Israel often launches retaliatory strikes within moments, but even that short window gives the militants time to flee.
In recent months, several senior Israeli commanders have suggested that a large-scale ground offensive in Gaza was possible if the rocket fire continued.
Neither the Palestinian government, run by the Islamic militant group Hamas, nor Abbas, whose executive branch controls most of the security forces, has made significant headway in halting the rocket attacks.
Since last summer’s withdrawal, Israeli forces have made brief forays a few yards into Gaza to clear mines near the border fence, but Tuesday’s raid marked a clear escalation. Israeli media reports said that in addition to ground and air forces, navy divers took part in the incursion.
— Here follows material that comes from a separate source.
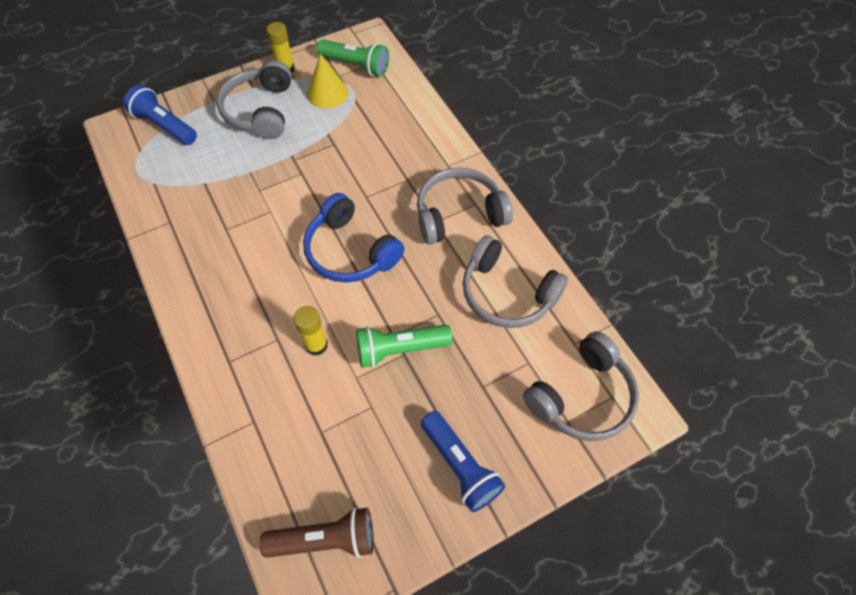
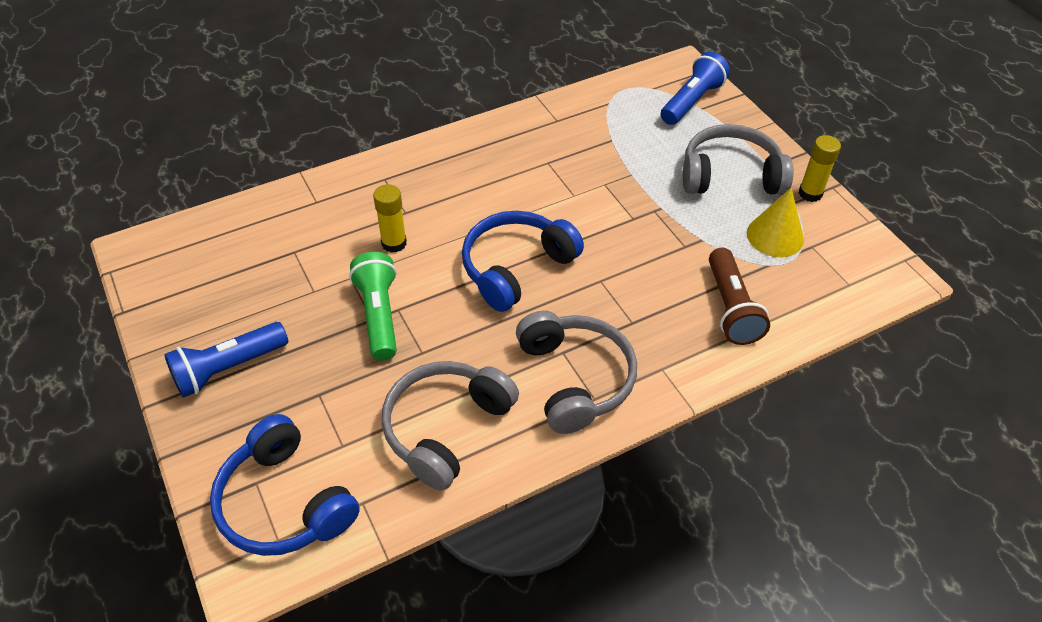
camera: 90 degrees right, 10 degrees down
brown flashlight [260,507,374,558] -> brown flashlight moved to [709,248,770,345]
green flashlight [317,39,389,77] -> none
grey headphones [523,331,639,441] -> blue headphones [210,414,360,556]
In the West Bank, three Palestinian militants were killed in separate arrest raids early Tuesday, the Israeli army said. Two of the slain were identified as being affiliated with the Al Aqsa Martyrs Brigade, a militia that claims allegiance to Abbas’ Fatah faction. The other was from Islamic Jihad.
Also Tuesday, Israel renewed threats to revoke the Jerusalem residency of three Hamas lawmakers and a Hamas Cabinet minister.
Interior Minister Roni Bar-On told Israel Radio that the four must either cut their ties with Hamas in the next month or face expulsion to the West Bank.
The Hamas legislators have said they would fight any such move by Israel in court. Revocation of residency in Jerusalem has generally been carried out only in instances when a person is convicted of a crime.